-- What to produce --
Write out every line of the records below word for word, leaving out the pictures.
---------- Record set ----------
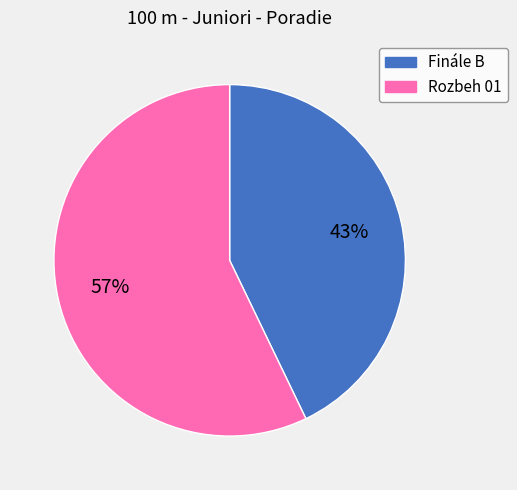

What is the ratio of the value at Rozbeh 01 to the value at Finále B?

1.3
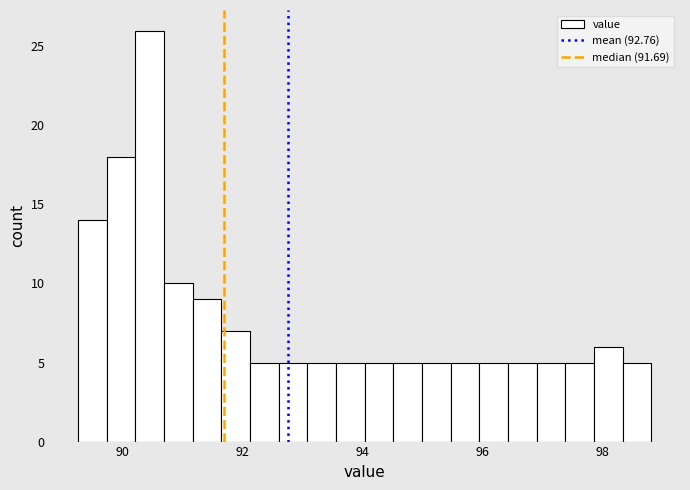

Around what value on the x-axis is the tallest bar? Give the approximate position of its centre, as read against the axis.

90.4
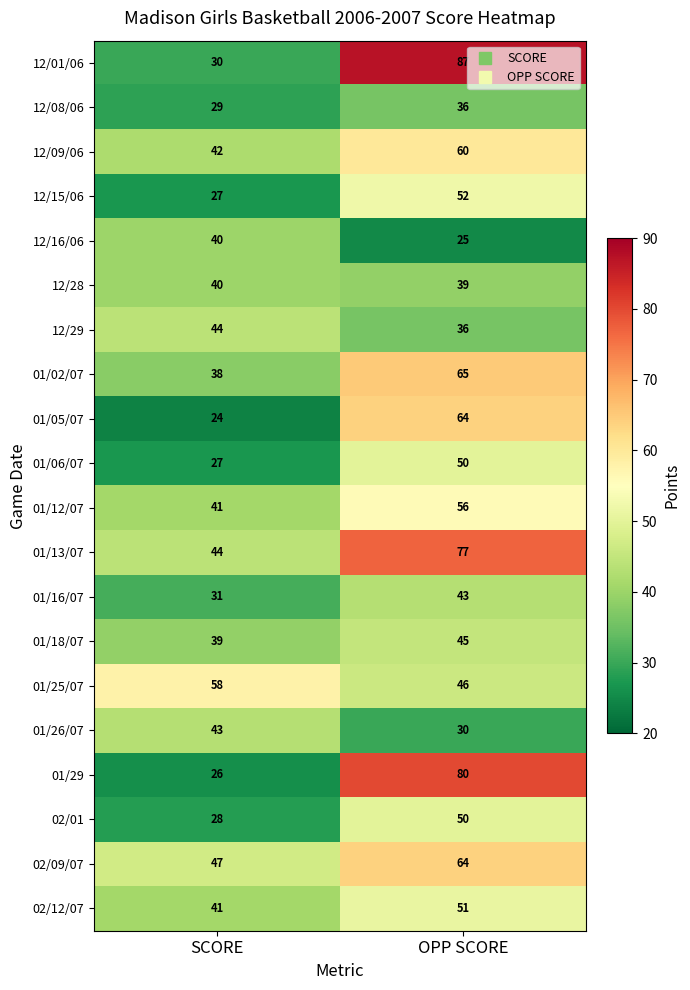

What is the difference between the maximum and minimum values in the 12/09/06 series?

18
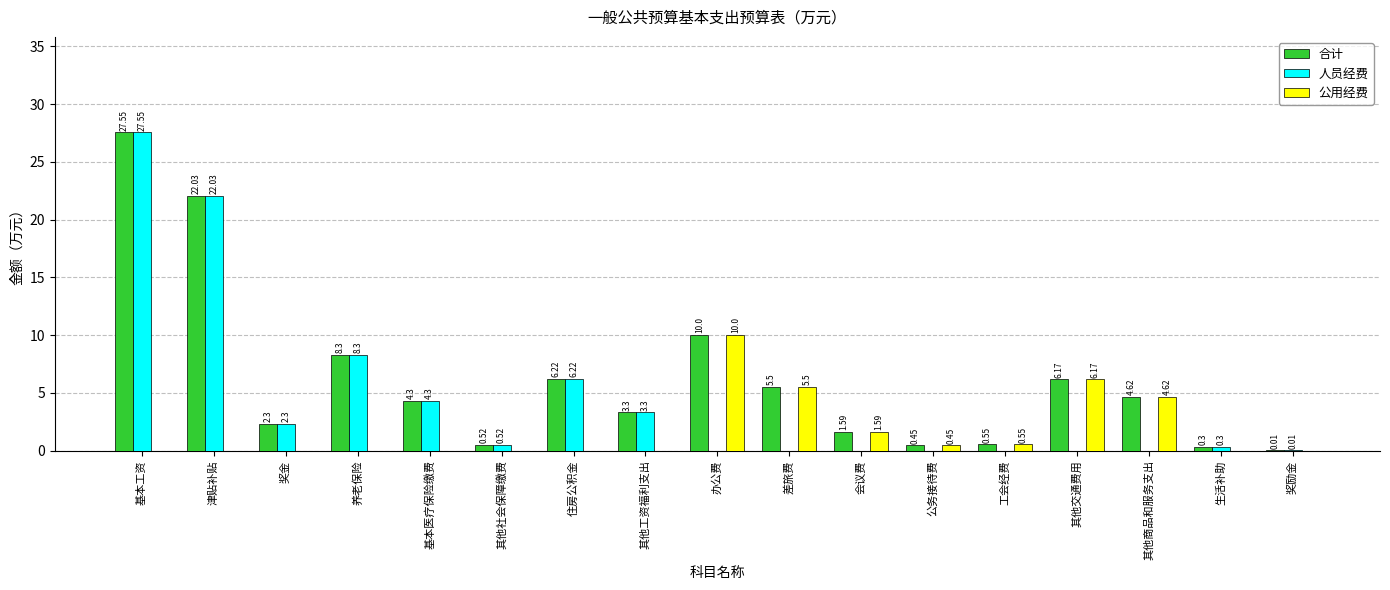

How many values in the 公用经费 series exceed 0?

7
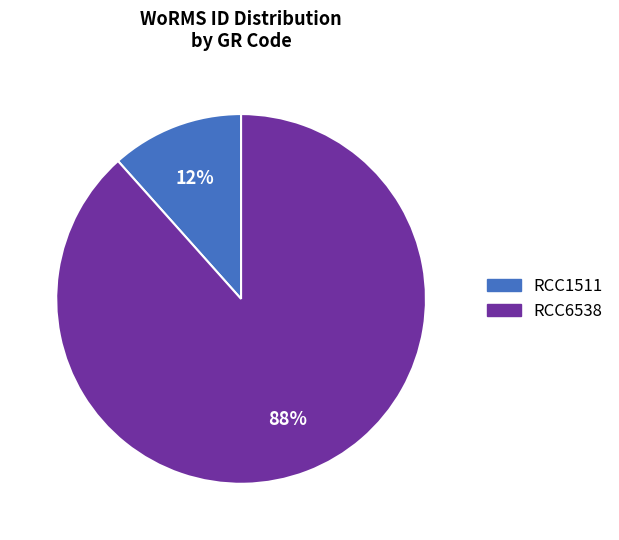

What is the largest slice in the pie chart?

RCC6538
----------
-- Final answer --
What is the ratio of the value at Rozbeh 01 to the value at Finále B?

1.3

Around what value on the x-axis is the tallest bar? Give the approximate position of its centre, as read against the axis.

90.4

What is the difference between the maximum and minimum values in the 12/09/06 series?

18

How many values in the 公用经费 series exceed 0?

7

What is the largest slice in the pie chart?

RCC6538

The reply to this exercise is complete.